I have been trying to debug random system freezes when running the 4.14.93-rt kernel. To this end, I have enabled the lockup detector in the kernel using the following config:

CONFIG_HAVE_HARDLOCKUP_DETECTOR_PERF=y
CONFIG_LOCKUP_DETECTOR=y
CONFIG_SOFTLOCKUP_DETECTOR=y
CONFIG_HARDLOCKUP_DETECTOR_PERF=y
CONFIG_HARDLOCKUP_CHECK_TIMESTAMP=y
CONFIG_HARDLOCKUP_DETECTOR=y
CONFIG_BOOTPARAM_HARDLOCKUP_PANIC=y
CONFIG_BOOTPARAM_HARDLOCKUP_PANIC_VALUE=1
CONFIG_BOOTPARAM_SOFTLOCKUP_PANIC=y
CONFIG_BOOTPARAM_SOFTLOCKUP_PANIC_VALUE=1

The goal is to trigger a kernel panic when a lockup occurs. I also enabled the NMI watchdog on the kernel cmdline:

nmi_watchdog=1

Making use of kdump/kexec tools, I have configured the system to generate a kernel crash dump on kernel panic. The mechanism works when triggering a panic manually using:

echo c > /proc/sysrq-trigger

I can confirm that the system loads a dump-capture kernel in that case. However, when experiencing an actual lockup, the system just reboots when the watchdog kicks in. AFAIK there is no kernel panic occuring. There is no switch to the dump-capture kernel. No core dump, nothing stored in the logs.

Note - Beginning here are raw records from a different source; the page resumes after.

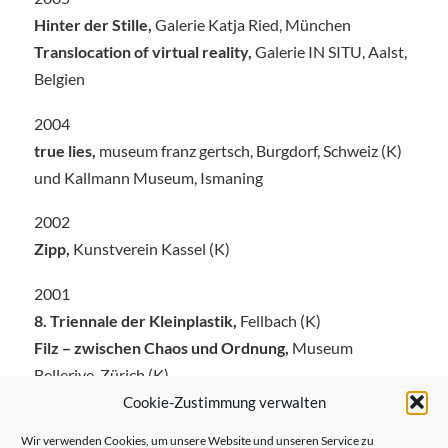
Hinter der Stille,
Galerie Katja Ried, München
Translocation of virtual reality,
Galerie IN SITU, Aalst,
Belgien
2004
true lies,
museum franz gertsch, Burgdorf, Schweiz (K)
und Kallmann Museum, Ismaning
2002
Zipp,
Kunstverein Kassel (K)
2001
8. Triennale der Kleinplastik,
Fellbach (K)
Filz – zwischen Chaos und Ordnung,
Museum
Bellerive, Zürich (K)
Cookie-Zustimmung verwalten
2000
Wir verwenden Cookies, um unsere Website und unseren Service zu
Dinge in der Kunst des XX. Jahrhunderts,
Haus der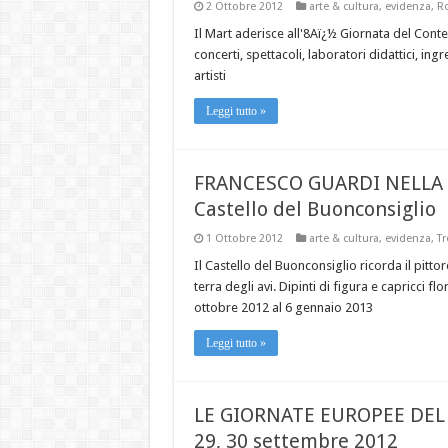
2 Ottobre 2012
arte & cultura
,
evidenza
,
Ro
Il Mart aderisce all'8Aï¿½ Giornata del Conte
concerti, spettacoli, laboratori didattici, ing
artisti
Leggi tutto »
FRANCESCO GUARDI NELLA 
Castello del Buonconsiglio
1 Ottobre 2012
arte & cultura
,
evidenza
,
Tr
Il Castello del Buonconsiglio ricorda il pitto
terra degli avi. Dipinti di figura e capricci f
ottobre 2012 al 6 gennaio 2013
Leggi tutto »
LE GIORNATE EUROPEE DE
29, 30 settembre 2012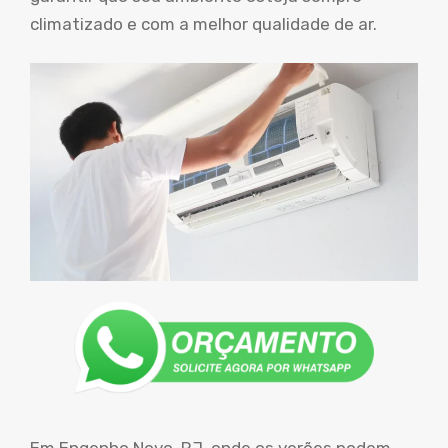
climatizado e com a melhor qualidade de ar.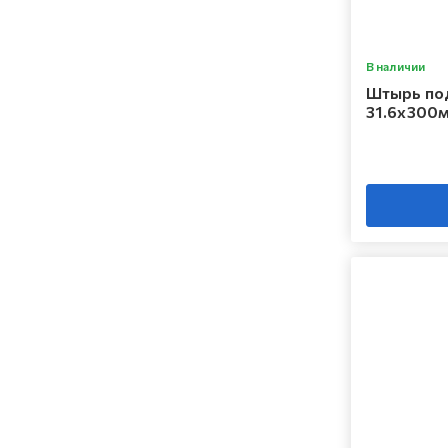
В наличии
Штырь по
31.6х300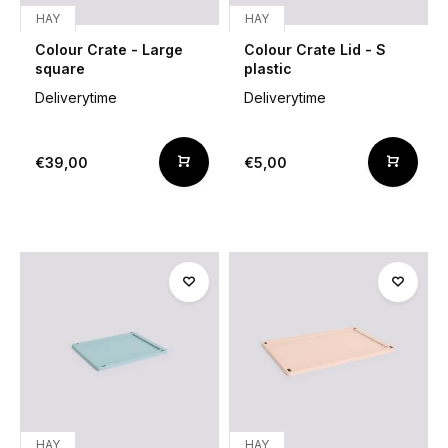
HAY
HAY
Colour Crate - Large
Colour Crate Lid - S
square
plastic
Deliverytime
Deliverytime
€39,00
€5,00
HAY
HAY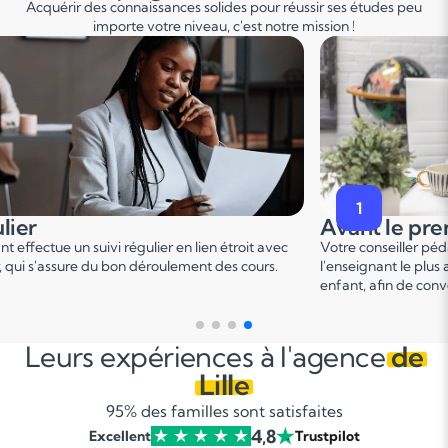
Acquérir des connaissances solides pour réussir ses études peu
importe votre niveau, c'est notre mission !
2
premier cours
Pendant le p
er
er pédagogique vous met en relation avec
Ce 1
cours permet u
 plus adapté en fonction du profil de votre
points forts et de d
 convenir d'une date pour un premier cours.
sur le programme.
Leurs expériences à l'agence
de
Lille
95% des familles sont satisfaites
4,8
Excellent
Trustpilot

Note that I enabled all relevant sysctl options:

kernel.panic = 1
kernel.panic_on_oops = 1
kernel.unknown_nmi_panic = 1
kernel.panic_on_unrecovered_nmi = 1
kernel.panic_on_io_nmi = 1
kernel.softlockup_panic = 1
kernel.hung_task_panic = 1

I see this behavior when experiencing a real-life system freeze. It also occurs when running a CPU hogging while-loop on all cores with high RT priority. I would expect this to be detected as a hung task and lead to a panic.

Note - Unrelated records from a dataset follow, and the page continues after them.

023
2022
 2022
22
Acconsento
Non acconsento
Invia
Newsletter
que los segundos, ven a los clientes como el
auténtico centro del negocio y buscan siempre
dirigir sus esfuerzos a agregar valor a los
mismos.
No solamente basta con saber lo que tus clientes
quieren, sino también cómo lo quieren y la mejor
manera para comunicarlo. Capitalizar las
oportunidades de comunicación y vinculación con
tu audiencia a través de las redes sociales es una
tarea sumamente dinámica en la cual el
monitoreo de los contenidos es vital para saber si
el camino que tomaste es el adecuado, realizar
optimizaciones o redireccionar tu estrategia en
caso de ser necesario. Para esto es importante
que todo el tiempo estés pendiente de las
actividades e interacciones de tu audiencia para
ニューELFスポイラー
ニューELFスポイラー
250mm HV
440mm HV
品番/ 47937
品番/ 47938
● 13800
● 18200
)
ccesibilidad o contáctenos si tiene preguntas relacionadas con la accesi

What could cause a reboot in this case without triggering the panic/kdump mechanism?

tomptz
  • 41
  • 3
  • Could it be that you have a reboot on panic set? The system enters a hard lockup - This causes a panic -- This causes it to reboot – user352632 May 12 '19 at 20:08
  • @user352632 What do you really mean? Kernel parameters? – firo Jul 22 '20 at 05:36
  • I also have a similar issue with armv7 (Cortex A9) running Linux 4.14.85. Upon investigation, it is found that there is something tainted the disable MMU path. CPU simply stuck in loop after trying to disabling MMU in hard-lockup / soft-lockup path. Ref: https://elixir.bootlin.com/linux/v4.14.85/source/arch/arm/mm/proc-v7.S#L61 The mechanism works when triggering a panic manually using: echo c > /proc/sysrq-trigger – Theorizchy Cleven Aug 25 '20 at 16:55
  • tomptz, were you able to bypass the problem? please share your findings if you are able to resolve. – Sandeep Oct 06 '20 at 07:03

0 Answers0